Un libro sottile e leggero, entrato facilmente in valigia e letto in una assolata giornata al mare.

Leggero sì nel peso, ma denso di contenuti, una scrittura che cattura e ti invoglia a continuare a leggerlo fino alla fine.

Un vecchio, un uomo e una donna le cui vite si incrociano.  La storia di un passato oscuro e tutte le inquietudini e dubbi che accompagnano un amore che nasce e sboccia.

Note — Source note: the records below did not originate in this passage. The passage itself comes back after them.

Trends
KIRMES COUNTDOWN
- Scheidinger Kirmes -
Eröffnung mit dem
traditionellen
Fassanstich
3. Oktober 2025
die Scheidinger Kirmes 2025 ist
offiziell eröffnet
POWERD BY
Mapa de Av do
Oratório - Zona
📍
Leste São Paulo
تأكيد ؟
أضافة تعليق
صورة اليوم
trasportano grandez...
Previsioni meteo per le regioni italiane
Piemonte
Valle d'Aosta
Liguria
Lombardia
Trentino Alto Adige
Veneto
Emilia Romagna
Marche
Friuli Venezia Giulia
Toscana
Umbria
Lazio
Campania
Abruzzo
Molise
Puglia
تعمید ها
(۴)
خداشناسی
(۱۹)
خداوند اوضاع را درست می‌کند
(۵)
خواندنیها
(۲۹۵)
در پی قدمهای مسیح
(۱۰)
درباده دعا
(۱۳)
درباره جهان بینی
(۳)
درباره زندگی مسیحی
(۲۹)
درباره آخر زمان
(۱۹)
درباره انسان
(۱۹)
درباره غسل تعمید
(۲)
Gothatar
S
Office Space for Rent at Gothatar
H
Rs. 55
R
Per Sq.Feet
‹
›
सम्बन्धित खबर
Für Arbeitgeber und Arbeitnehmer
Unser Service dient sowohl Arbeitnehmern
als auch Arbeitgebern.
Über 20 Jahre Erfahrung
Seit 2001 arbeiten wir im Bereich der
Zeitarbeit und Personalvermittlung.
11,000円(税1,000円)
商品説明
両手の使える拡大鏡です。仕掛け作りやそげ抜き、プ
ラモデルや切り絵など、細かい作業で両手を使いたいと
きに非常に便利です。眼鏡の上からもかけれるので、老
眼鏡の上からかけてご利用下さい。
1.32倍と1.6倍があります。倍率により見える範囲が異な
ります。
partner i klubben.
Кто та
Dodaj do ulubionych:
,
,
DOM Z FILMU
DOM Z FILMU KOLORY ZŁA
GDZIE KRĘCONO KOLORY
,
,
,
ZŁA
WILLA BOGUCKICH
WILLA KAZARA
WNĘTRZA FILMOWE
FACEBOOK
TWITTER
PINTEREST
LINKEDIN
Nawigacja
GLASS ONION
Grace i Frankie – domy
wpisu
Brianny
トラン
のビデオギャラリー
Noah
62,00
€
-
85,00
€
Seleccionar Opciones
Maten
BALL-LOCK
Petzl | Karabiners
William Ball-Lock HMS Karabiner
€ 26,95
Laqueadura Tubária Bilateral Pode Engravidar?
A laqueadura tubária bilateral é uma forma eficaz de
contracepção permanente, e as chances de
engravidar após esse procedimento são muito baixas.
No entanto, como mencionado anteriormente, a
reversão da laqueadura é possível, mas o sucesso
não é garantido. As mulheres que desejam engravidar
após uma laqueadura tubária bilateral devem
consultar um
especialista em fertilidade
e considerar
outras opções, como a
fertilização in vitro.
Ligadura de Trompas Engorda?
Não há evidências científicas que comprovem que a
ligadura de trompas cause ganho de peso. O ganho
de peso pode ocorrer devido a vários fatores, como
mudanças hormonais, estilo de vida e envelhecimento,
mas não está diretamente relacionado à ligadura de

Che resta da fare, quando si è perso tutto? Sedere nella cenere e ricominciare da se stessi. Non si può mettere ordine fuori se il disordine abita dentro.

ancora

Per una grazia particolare riuscivo a vedere negli altri non dei fratelli, né Cristo, come mi diceva il mio amico sacerdote, quanto me stesso nelle infinite combinazioni della vita. […] in quegli ammassi d’ossa […] c’ero soprattutto io, tutte le volte che nella vita avevo preso l’altro bivio.

e ancora

Tutto ha un ordine, e l’ordine è tutto. La mia vita sembrò reagire, sussultare, inarcarsi e poi cedere, rollando per rimettersi in rotta, riunire i pezzi, serrare i fianchi, lenire le ferite e ricominciare.

L’autore lo definisce un thriller dell’anima: apre la mente e il cuore.